WPU collaborated with Portland Brewing in 2019 to help with the organization's launch; proceeds from Unipiper Hazy IPA sales benefited WPU.

The organization has collaborated with Gigantic Brewing Company several times. In 2023, WPU and Gigantic collaborated on the Darcelle Blonde IPA, a beer commemorating drag performer Darcelle XV. A release party hosted by Poison Waters was held at Darcelle XV Showplace. In 2024, a beer commemorating Mill Ends Park was released with "Portland's shortest parade" for "the world's smallest park". Proceed from sales of the Portland Elvis Gold Lager benefited local Elvis impersonator John "Elvis" Schroder after his home eviction. WPU and Gigantic also partnered on the Santa Clones Winter Warmer beer in 2024. The beer commemorates Santa Clones, an annual Christmas display by Chris Willis.

=== Events ===
Among the organization's fundraising events is the Weird Portland Gala. The first Weird Portland Gala and Costume Party was held at Polaris Hall in North Portland in 2019. Hundreds of people attended, including former mayor Bud Clark and Darcelle XV.

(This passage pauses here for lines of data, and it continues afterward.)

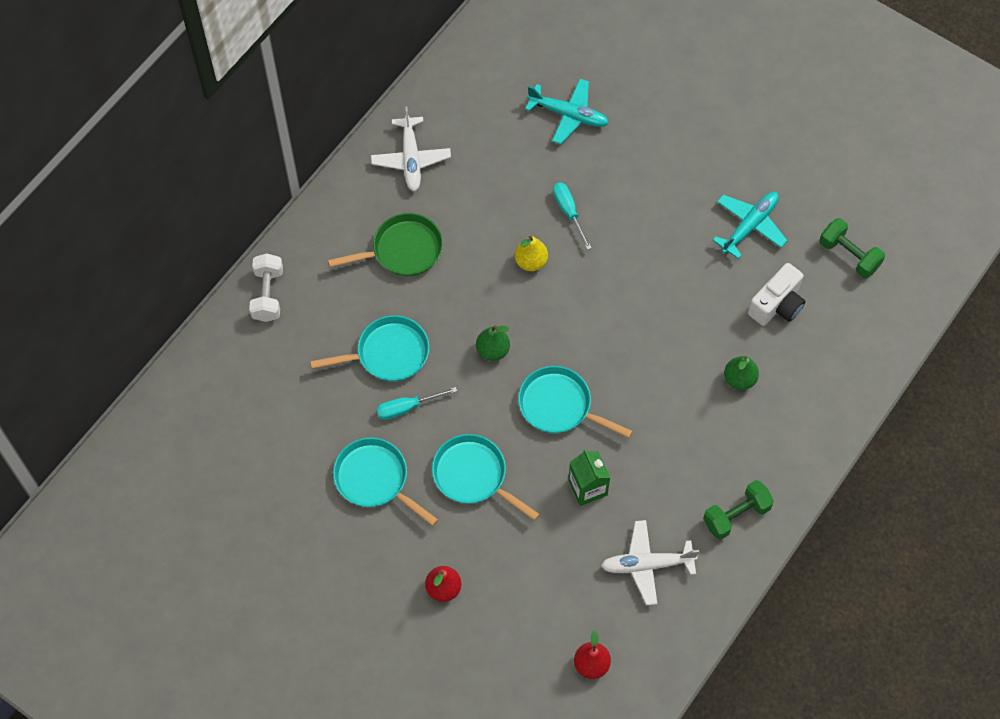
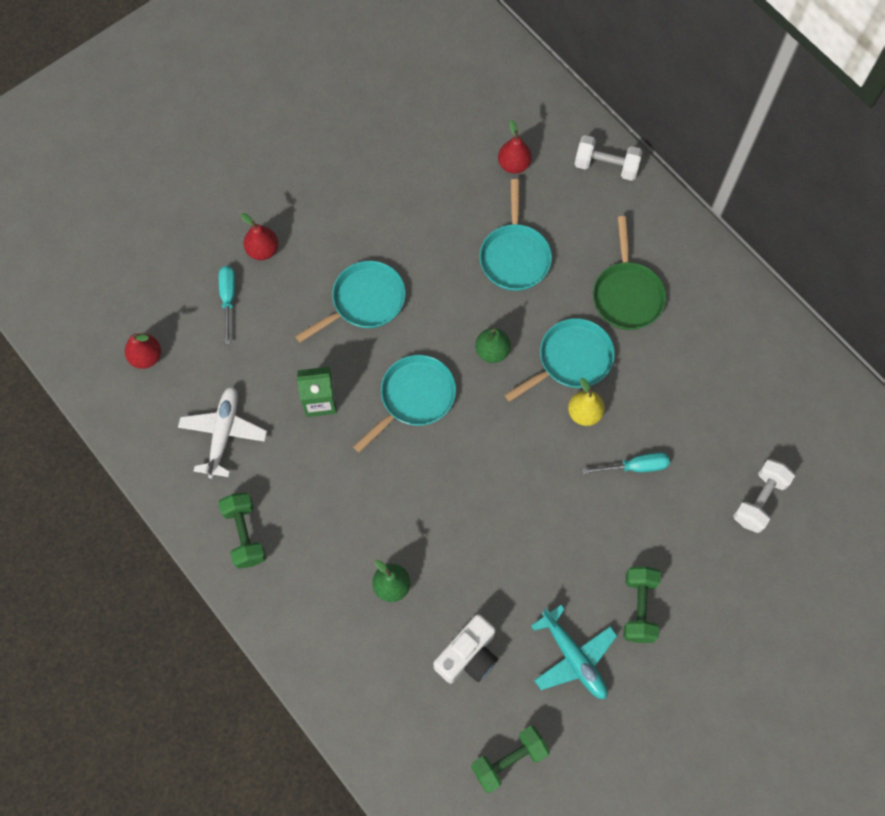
camera: 105 degrees right, 5 degrees up
(286, 377) = (514, 164): none -> red pear
(375, 479) = (387, 217): turquoise pan -> turquoise pan (570, 360)
(407, 408) = (452, 260): turquoise screwdriver -> turquoise screwdriver (228, 299)
(411, 159) = (734, 326): white plane -> none
(569, 115) = (759, 500): turquoise plane -> white dumbbell
(691, 186) = (639, 608): none -> green dumbbell
(777, 305) = (468, 655): white camera -> white camera turned 105 degrees counterclockwise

WPU's first major public event, called Portland Weird Fest, was held at Oaks Amusement Park in 2024. The festival had activities for children, a beer garden, a costume contest, performance art, and vendors. The event was held at the same park in 2025. It featured a kids' rave and a chicken beauty contest. The 2026 event was held at Oaks Amusement Park on September 19 and included a beauty contest for chickens, an interpretive dance competition, live music, and a "rave" for children.

Gigantic has also hosted WPU socials.

=== Leadership ===
Kidd was the president of WPU in 2019. He has described the group as "the only 501-c-3 dedicated to keeping Portland weird". Christine Lassiter is the president as of 2024.